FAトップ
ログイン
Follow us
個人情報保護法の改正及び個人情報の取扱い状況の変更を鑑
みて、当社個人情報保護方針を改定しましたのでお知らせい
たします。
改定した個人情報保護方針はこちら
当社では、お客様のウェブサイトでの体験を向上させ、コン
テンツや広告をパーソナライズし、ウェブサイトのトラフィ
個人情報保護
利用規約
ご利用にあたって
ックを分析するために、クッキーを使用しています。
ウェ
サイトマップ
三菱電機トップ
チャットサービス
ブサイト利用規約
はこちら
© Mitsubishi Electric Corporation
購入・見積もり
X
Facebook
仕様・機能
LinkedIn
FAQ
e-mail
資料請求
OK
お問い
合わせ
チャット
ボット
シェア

--------------------

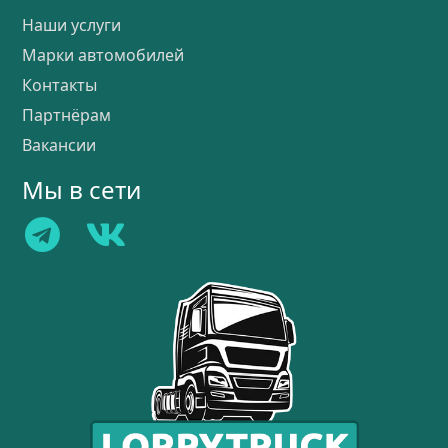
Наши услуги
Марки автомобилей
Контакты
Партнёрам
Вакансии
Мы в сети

--------------------

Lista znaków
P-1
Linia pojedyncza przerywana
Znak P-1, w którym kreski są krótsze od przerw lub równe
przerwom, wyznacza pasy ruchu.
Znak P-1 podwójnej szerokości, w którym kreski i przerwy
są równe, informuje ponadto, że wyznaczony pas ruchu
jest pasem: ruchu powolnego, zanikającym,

--------------------

→ Exercise details
Report how many lines in the data contain the word "kreski", with no words besides the number.

→ Response to this task
2